» **TASK DESCRIPTION**
Write out exactly, please, the lines from the one containing "SIC-61, due: Oct 10 -> Oct 11" to the end of the material.

» **DATA FOR THE TASK**
★ ★ ★ ★ ★ ★ ★
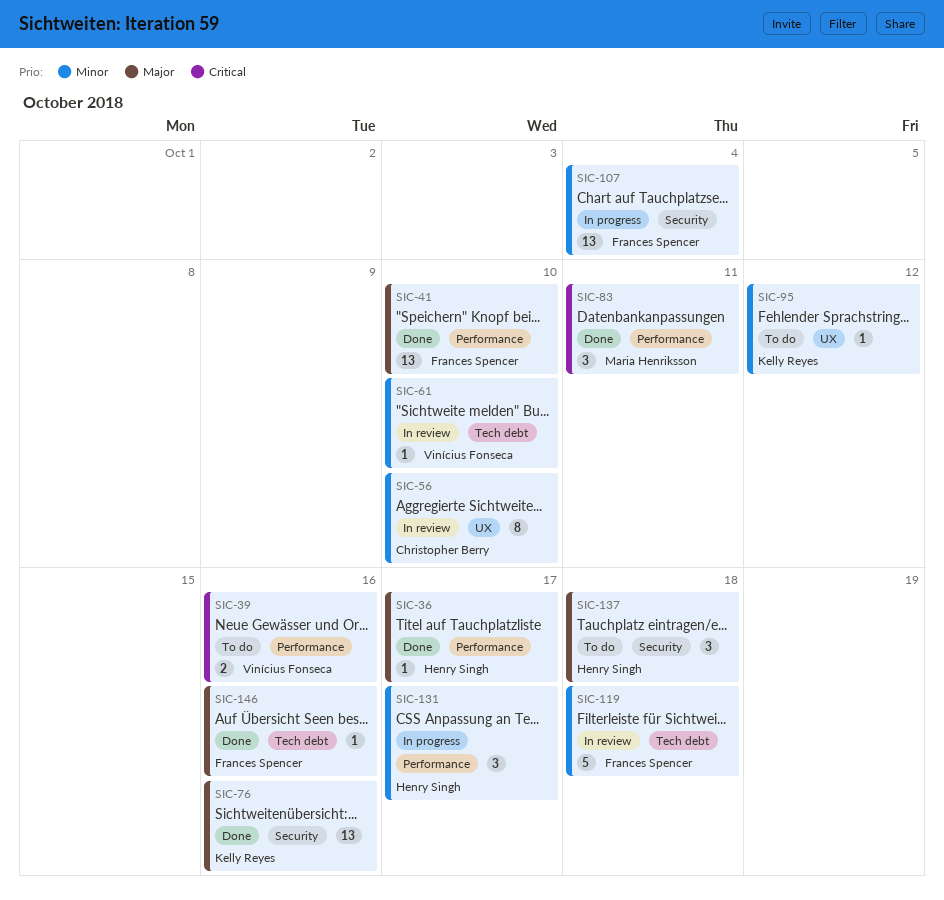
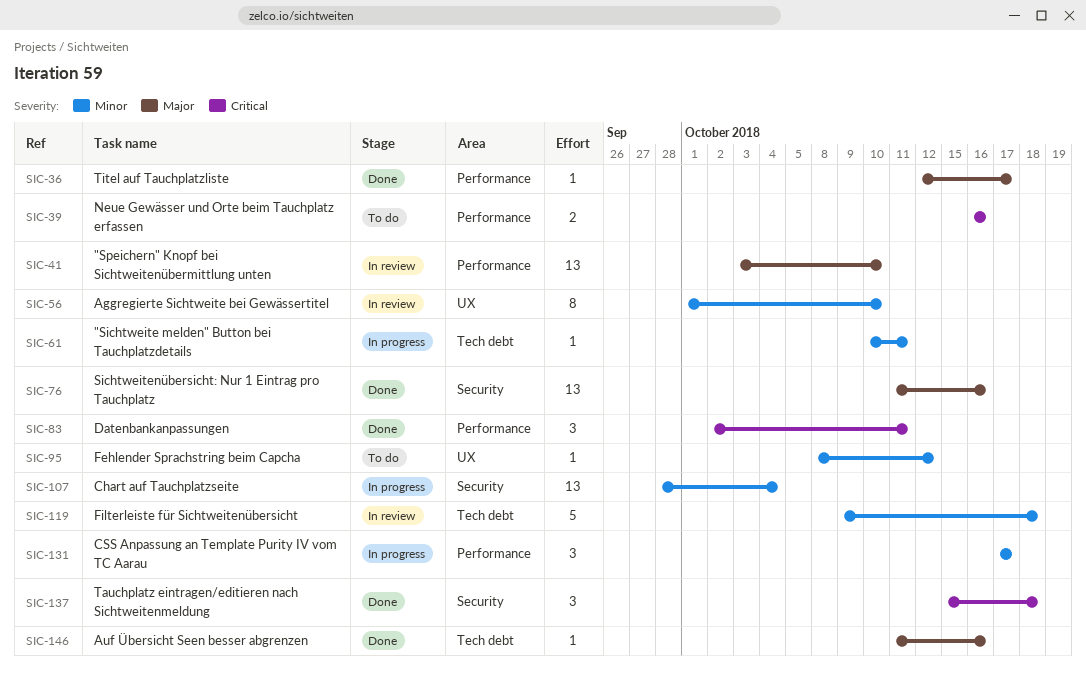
SIC-41, status: Done -> In review
SIC-61, status: In review -> In progress
SIC-61, due: Oct 10 -> Oct 11
SIC-137, status: To do -> Done
SIC-137, priority: Major -> Critical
★ ★ ★ ★ ★ ★ ★
» **RESPONSE FOR THIS EXERCISE**
SIC-61, due: Oct 10 -> Oct 11
SIC-137, status: To do -> Done
SIC-137, priority: Major -> Critical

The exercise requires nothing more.